_INSTRUCTIONS TO FOLLOW_
Filter the listing below down to the lines with the word "within" and copy those.

_AVAILABLE DATA_
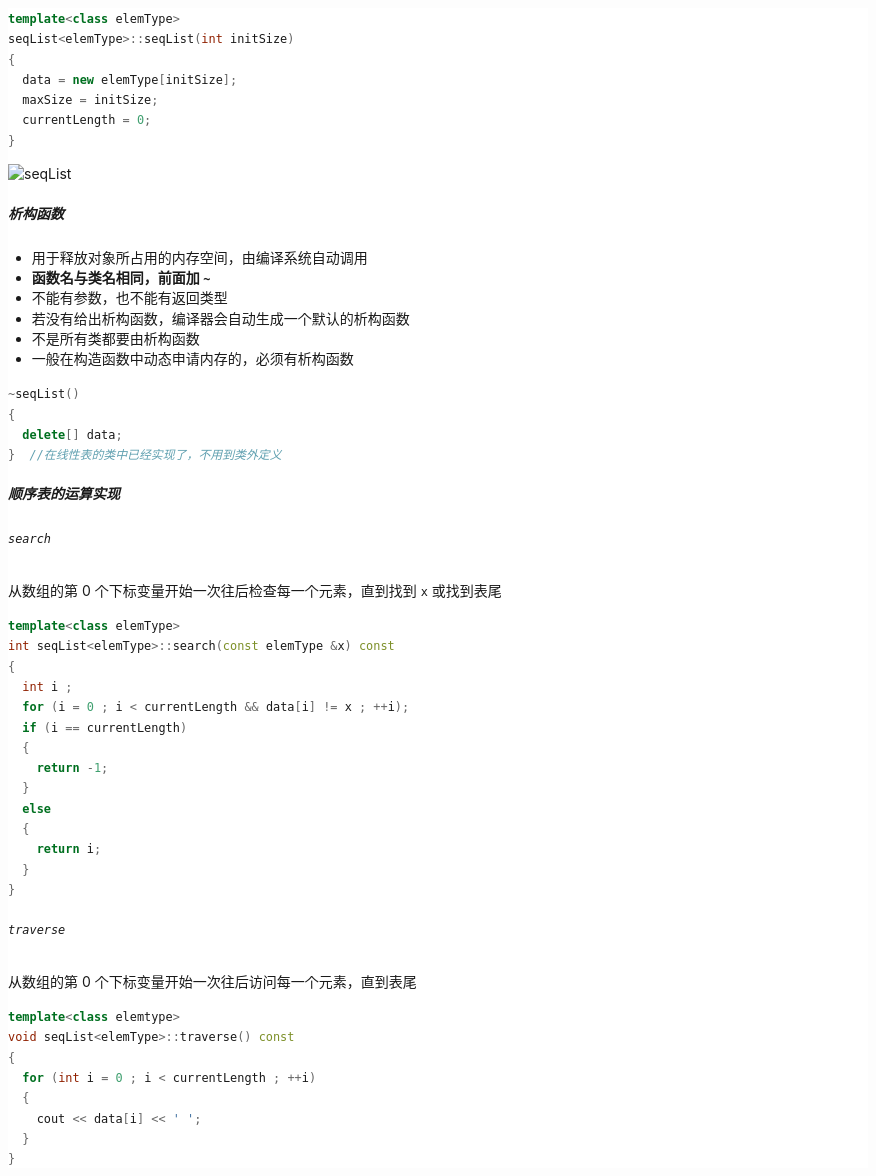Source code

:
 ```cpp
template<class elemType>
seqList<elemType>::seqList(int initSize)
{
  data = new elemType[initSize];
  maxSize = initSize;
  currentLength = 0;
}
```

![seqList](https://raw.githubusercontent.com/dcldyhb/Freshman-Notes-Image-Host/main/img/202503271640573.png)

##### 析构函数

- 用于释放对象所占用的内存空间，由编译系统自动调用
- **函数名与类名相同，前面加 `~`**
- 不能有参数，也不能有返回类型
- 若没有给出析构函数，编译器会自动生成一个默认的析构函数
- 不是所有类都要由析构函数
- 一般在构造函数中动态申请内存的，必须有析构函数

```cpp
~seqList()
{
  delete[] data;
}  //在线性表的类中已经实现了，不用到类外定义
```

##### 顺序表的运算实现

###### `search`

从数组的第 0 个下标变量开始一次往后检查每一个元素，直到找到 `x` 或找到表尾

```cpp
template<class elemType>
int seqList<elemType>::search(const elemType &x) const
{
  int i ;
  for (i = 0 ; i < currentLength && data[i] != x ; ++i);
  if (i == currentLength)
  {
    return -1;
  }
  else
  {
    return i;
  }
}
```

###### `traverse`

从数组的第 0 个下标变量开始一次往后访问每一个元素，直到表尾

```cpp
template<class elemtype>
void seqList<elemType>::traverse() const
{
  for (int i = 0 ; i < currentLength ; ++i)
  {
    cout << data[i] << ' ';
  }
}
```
==
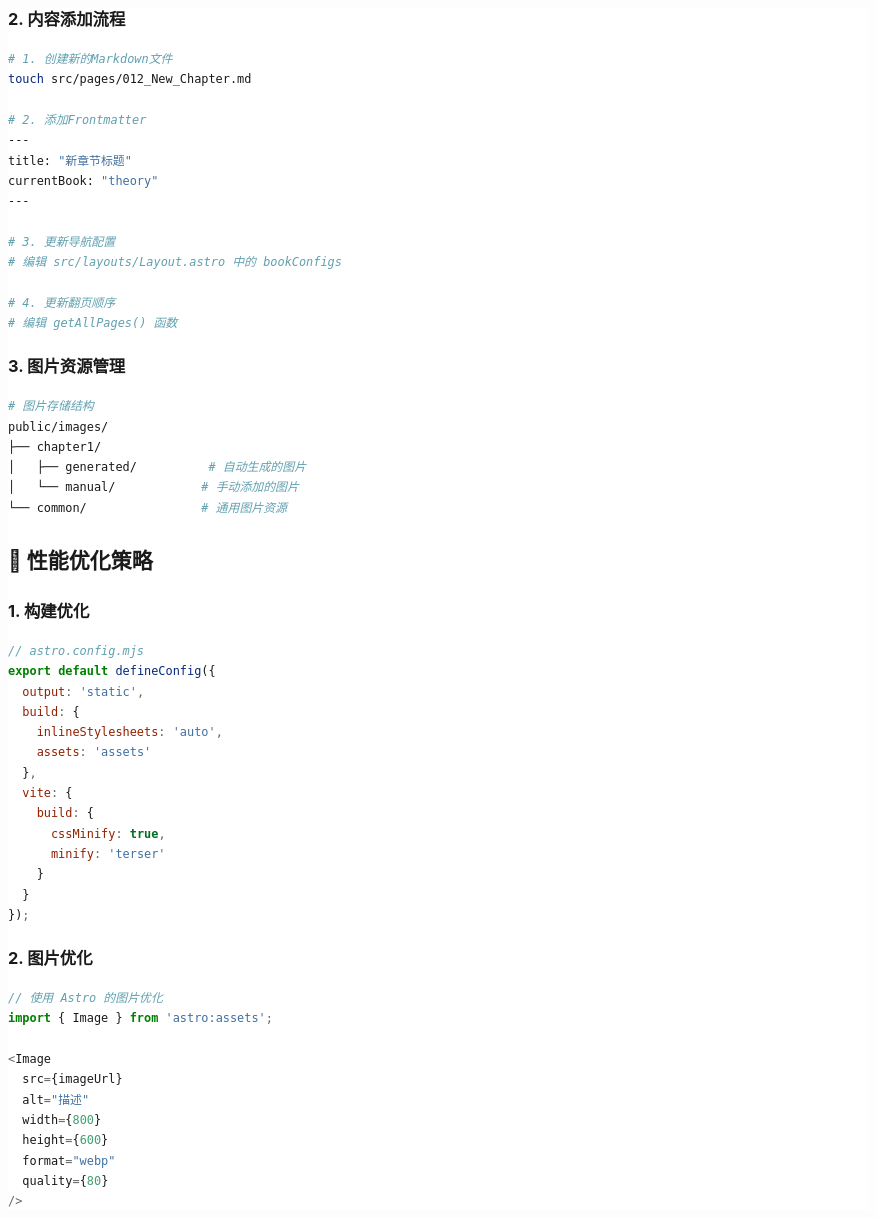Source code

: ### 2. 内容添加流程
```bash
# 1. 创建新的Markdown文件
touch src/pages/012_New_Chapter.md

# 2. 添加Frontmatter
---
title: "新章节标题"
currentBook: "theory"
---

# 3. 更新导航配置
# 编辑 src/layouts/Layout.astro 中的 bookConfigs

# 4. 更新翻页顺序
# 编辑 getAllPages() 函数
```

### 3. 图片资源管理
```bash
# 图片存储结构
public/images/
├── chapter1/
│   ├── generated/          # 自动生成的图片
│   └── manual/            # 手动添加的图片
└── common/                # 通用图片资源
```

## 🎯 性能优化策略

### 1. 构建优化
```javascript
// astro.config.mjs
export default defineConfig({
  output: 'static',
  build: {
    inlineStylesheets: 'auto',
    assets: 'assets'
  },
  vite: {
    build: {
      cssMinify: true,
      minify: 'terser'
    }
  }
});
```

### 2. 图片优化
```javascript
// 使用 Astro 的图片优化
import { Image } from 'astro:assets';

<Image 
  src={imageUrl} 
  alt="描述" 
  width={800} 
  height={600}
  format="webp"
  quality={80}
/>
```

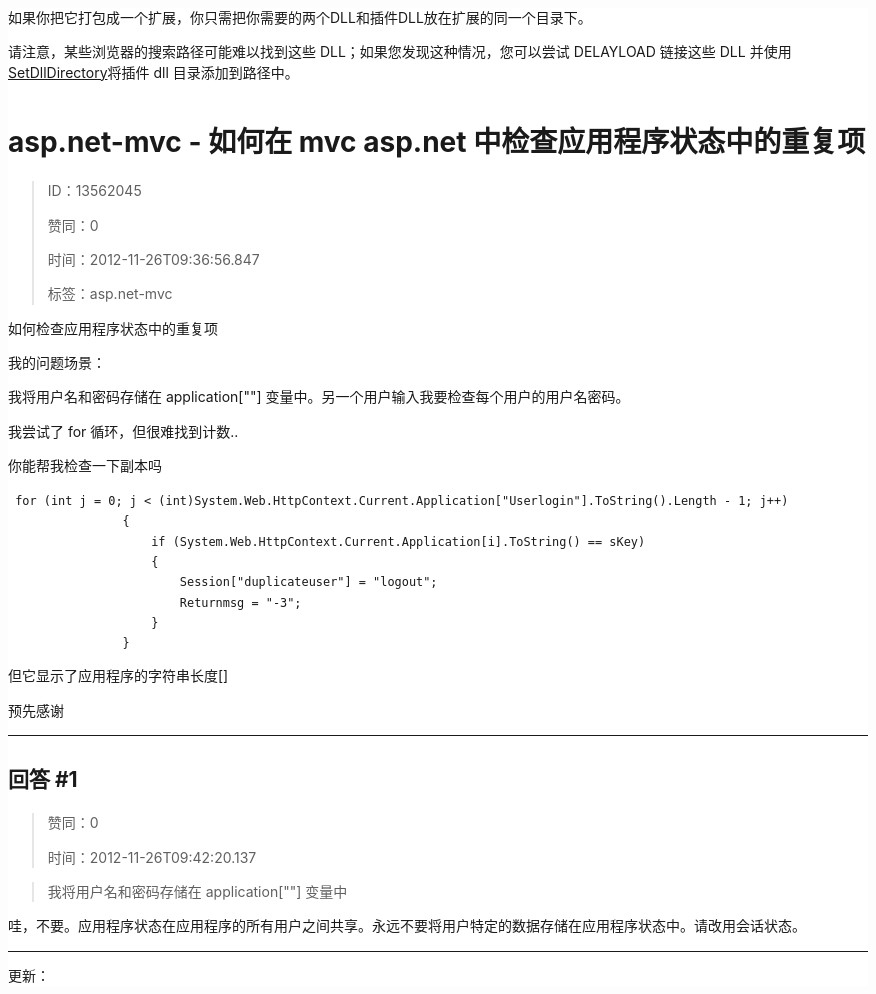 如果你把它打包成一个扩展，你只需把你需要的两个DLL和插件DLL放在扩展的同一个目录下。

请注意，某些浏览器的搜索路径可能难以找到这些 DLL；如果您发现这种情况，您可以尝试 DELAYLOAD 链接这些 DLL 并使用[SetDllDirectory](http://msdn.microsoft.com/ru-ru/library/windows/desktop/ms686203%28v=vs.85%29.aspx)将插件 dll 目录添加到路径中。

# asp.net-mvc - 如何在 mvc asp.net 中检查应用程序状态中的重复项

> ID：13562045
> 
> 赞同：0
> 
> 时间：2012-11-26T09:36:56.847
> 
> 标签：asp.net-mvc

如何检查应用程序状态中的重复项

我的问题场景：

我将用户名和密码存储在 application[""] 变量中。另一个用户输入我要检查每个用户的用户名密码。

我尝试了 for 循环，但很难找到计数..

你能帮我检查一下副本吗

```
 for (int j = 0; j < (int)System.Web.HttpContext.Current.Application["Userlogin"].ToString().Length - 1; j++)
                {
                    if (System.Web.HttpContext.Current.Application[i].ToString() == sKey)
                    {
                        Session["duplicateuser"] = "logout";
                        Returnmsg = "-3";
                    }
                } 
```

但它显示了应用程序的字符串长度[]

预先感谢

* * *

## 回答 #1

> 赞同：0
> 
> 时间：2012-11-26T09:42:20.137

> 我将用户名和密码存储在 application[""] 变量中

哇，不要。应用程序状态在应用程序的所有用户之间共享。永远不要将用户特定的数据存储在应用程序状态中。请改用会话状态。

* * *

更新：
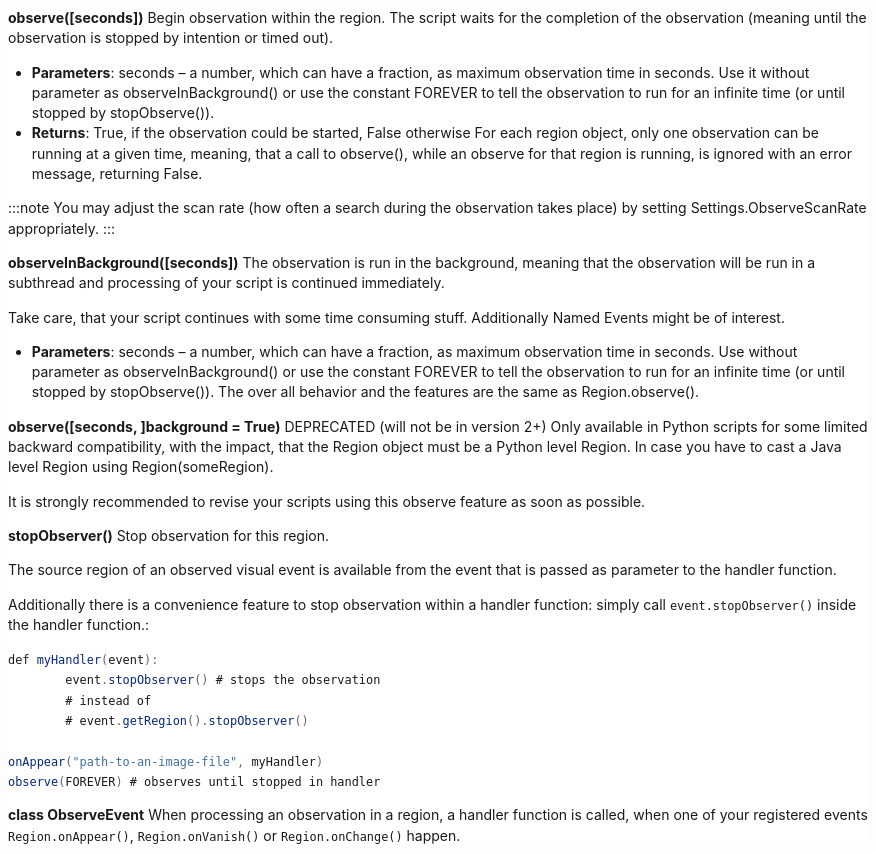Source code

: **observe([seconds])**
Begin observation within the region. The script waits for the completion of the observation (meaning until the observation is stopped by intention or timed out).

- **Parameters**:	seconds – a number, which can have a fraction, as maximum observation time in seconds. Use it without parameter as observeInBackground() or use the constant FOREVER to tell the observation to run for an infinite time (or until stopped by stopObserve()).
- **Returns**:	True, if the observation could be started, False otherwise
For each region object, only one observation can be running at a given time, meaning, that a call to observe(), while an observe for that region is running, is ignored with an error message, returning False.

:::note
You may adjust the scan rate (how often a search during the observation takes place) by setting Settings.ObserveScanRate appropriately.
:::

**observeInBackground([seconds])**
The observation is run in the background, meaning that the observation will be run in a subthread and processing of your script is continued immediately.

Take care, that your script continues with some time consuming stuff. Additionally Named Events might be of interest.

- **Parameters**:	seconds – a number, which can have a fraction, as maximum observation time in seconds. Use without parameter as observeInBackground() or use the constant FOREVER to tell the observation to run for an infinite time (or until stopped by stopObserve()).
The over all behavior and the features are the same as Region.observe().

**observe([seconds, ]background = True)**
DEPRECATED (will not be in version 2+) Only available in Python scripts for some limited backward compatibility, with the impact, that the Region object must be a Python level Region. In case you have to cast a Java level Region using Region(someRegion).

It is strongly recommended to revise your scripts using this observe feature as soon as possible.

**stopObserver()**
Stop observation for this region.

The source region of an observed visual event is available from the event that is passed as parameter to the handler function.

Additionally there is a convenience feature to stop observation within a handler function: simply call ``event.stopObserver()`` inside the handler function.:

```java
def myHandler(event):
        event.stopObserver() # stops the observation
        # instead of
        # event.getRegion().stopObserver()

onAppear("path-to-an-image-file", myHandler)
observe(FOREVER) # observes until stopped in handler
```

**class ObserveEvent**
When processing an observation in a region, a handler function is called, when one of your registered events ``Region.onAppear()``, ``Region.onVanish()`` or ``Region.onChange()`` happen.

_WRITTEN ANSWER_
Begin observation within the region. The script waits for the completion of the observation (meaning until the observation is stopped by intention or timed out).
Additionally there is a convenience feature to stop observation within a handler function: simply call ``event.stopObserver()`` inside the handler function.:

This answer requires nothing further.